EXERCISE OBJECTIVE: A word-for-word printout of the listing below is needed.

DATA RECORDS:
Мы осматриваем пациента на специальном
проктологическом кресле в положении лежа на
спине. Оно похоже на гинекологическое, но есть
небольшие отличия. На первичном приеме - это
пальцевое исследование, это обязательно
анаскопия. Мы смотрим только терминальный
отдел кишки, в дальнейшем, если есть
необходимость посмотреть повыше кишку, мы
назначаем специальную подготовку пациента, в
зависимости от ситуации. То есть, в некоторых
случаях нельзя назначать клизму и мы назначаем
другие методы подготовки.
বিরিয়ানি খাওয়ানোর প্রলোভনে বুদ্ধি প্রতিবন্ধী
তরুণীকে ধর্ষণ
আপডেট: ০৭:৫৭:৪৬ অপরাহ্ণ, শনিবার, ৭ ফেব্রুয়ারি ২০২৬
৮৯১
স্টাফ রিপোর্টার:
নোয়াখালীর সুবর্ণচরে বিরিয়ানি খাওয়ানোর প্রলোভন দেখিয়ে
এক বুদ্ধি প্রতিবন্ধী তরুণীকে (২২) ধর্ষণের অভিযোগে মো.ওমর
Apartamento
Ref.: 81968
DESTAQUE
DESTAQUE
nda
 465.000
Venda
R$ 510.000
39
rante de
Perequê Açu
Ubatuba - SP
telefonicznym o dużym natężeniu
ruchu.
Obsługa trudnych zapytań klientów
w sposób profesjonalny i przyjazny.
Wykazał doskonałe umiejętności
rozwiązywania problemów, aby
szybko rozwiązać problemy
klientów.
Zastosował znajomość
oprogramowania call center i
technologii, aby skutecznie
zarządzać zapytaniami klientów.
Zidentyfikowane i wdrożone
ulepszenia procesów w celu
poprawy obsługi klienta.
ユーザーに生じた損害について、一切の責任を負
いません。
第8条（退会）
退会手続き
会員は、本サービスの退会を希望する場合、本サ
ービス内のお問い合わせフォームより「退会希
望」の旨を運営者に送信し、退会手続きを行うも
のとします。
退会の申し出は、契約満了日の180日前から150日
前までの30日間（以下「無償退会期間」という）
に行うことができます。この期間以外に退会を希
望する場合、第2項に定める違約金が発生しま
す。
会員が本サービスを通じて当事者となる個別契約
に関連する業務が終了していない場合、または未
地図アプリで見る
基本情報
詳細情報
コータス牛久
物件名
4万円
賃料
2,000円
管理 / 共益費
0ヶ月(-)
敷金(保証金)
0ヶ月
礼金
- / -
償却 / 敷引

WRITTEN RESPONSE:
Мы осматриваем пациента на специальном
проктологическом кресле в положении лежа на
спине. Оно похоже на гинекологическое, но есть
небольшие отличия. На первичном приеме - это
пальцевое исследование, это обязательно
анаскопия. Мы смотрим только терминальный
отдел кишки, в дальнейшем, если есть
необходимость посмотреть повыше кишку, мы
назначаем специальную подготовку пациента, в
зависимости от ситуации. То есть, в некоторых
случаях нельзя назначать клизму и мы назначаем
другие методы подготовки.
বিরিয়ানি খাওয়ানোর প্রলোভনে বুদ্ধি প্রতিবন্ধী
তরুণীকে ধর্ষণ
আপডেট: ০৭:৫৭:৪৬ অপরাহ্ণ, শনিবার, ৭ ফেব্রুয়ারি ২০২৬
৮৯১
স্টাফ রিপোর্টার:
নোয়াখালীর সুবর্ণচরে বিরিয়ানি খাওয়ানোর প্রলোভন দেখিয়ে
এক বুদ্ধি প্রতিবন্ধী তরুণীকে (২২) ধর্ষণের অভিযোগে মো.ওমর
Apartamento
Ref.: 81968
DESTAQUE
DESTAQUE
nda
 465.000
Venda
R$ 510.000
39
rante de
Perequê Açu
Ubatuba - SP
telefonicznym o dużym natężeniu
ruchu.
Obsługa trudnych zapytań klientów
w sposób profesjonalny i przyjazny.
Wykazał doskonałe umiejętności
rozwiązywania problemów, aby
szybko rozwiązać problemy
klientów.
Zastosował znajomość
oprogramowania call center i
technologii, aby skutecznie
zarządzać zapytaniami klientów.
Zidentyfikowane i wdrożone
ulepszenia procesów w celu
poprawy obsługi klienta.
ユーザーに生じた損害について、一切の責任を負
いません。
第8条（退会）
退会手続き
会員は、本サービスの退会を希望する場合、本サ
ービス内のお問い合わせフォームより「退会希
望」の旨を運営者に送信し、退会手続きを行うも
のとします。
退会の申し出は、契約満了日の180日前から150日
前までの30日間（以下「無償退会期間」という）
に行うことができます。この期間以外に退会を希
望する場合、第2項に定める違約金が発生しま
す。
会員が本サービスを通じて当事者となる個別契約
に関連する業務が終了していない場合、または未
地図アプリで見る
基本情報
詳細情報
コータス牛久
物件名
4万円
賃料
2,000円
管理 / 共益費
0ヶ月(-)
敷金(保証金)
0ヶ月
礼金
- / -
償却 / 敷引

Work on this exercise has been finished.